Cambiamo argomento. Lei ha a cuore il tema del pluralismo educativo: che cosa significa esattamente?
«La risposta è semplice: significa costruire un sistema scolastico all’interno del quale i genitori, in virtù del loro diritto precipuo di educare la prole e in ragione del fatto che, in quanto cittadini, pagano le tasse, possono scegliere liberamente, a costo zero, la scuola per i loro figli. L’istruzione è un servizio pubblico, indipendentemente da chi lo gestisce, Stato o Enti privati legalmente riconosciuti e rappresentati. Tutto ciò è logica conseguenza della legge 62/ 2000 che ha istituito il Sistema Pubblico dell’Istruzione, formato da scuole statali e paritarie. Entrambe, quindi, pubbliche ex lege riproponendo, a distanza di cinquant’anni, quello che la Costituzione già aveva previsto.
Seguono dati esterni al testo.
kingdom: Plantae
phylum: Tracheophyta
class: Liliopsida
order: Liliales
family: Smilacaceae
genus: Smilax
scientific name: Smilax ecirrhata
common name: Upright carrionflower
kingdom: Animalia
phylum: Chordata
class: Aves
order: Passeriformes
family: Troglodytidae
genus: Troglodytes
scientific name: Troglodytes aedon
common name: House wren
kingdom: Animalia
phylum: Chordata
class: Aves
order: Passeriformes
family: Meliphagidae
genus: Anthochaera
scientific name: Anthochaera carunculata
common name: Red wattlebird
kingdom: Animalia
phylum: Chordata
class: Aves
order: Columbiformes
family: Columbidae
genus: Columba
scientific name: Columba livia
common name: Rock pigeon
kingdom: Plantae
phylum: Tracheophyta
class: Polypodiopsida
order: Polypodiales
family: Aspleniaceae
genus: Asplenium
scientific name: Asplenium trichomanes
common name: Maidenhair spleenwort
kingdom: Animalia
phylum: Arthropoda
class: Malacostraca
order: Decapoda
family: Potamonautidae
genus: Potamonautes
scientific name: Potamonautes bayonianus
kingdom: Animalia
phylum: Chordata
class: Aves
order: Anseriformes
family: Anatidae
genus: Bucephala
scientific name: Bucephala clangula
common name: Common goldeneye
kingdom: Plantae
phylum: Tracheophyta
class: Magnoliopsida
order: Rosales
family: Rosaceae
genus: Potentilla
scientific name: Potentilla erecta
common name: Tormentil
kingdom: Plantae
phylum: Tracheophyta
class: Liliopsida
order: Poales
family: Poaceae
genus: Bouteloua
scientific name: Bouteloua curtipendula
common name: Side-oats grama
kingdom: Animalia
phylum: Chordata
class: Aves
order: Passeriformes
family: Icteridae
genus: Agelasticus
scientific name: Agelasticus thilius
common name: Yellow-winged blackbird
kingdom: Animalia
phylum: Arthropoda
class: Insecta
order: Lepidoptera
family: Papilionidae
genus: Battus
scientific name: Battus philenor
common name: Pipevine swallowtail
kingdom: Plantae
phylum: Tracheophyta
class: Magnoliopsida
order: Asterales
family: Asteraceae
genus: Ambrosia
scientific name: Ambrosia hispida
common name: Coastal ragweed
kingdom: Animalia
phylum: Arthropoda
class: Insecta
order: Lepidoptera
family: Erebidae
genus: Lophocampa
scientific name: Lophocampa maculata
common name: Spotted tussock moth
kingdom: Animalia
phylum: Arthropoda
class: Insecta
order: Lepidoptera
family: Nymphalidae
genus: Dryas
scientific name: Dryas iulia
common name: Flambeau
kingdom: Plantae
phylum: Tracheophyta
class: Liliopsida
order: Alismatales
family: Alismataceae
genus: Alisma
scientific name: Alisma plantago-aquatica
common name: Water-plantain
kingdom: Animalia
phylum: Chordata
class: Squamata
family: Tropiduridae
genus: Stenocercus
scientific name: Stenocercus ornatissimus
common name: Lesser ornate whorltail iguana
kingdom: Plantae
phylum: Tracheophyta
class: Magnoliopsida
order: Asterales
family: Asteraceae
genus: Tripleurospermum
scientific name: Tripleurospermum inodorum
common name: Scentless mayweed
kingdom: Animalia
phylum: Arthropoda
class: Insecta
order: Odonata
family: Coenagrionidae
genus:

Inoltre l’Europa, in più occasioni, ha ricordato che pubblico non è sinonimo di statale ma che è definibile pubblico tutto ciò che va a beneficio dei cittadini. Alle famiglie dovrebbe essere garantita una quota capitaria da spendere per l’istruzione dei figli presso una scuola pubblica, statale o paritaria, in un’attenta rendicontazione. Con un valore sociale immenso: aumento dei livelli di apprendimento, in linea con gli standard europei, miglioramento della tenuta sociale dei territori economicamente e socialmente più fragili, innalzamento della qualità della vita. Dalla scuola passa il rinnovamento della società».
Oggi questo concetto è in pericolo? Perché?
«È sufficiente guardare ai dati: nel 2007 le scuole paritarie sul territorio nazionale erano 13.252 con 1.245.346 studenti: i dati relativi all’anno scolastico in corso, ci dicono che le scuole sono scese a 11.426 con 770.130 studenti. In sostanza hanno chiuso 1.826 scuole, con una perdita di studenti pari 475.216. Il pluralismo educativo risulta, di conseguenza, gravemente compromesso, soprattutto al sud, dove la percentuale va dal 4 al 10%. Per quanto riguarda la Scuola dell’Infanzia il pluralismo educativo non costituisce un problema: addirittura la presenza della Scuola dell’Infanzia Paritaria è maggiore rispetto alla statale. Questa diminuisce rispetto alla statale soprattutto al Sud e nelle zone periferiche. Situazione ancora peggiore nel passaggio alla Scuola Secondaria di Primo Grado. Lo stesso trend nella Scuola Secondaria di Secondo grado. Il risultato è il tasso di dispersione scolastica che raggiunge nel sud il 23%, dato assai distante dal 13% del Nord e dal 9% dell’Unione Europea. A pagare le conseguenze sono ovviamente i fragili».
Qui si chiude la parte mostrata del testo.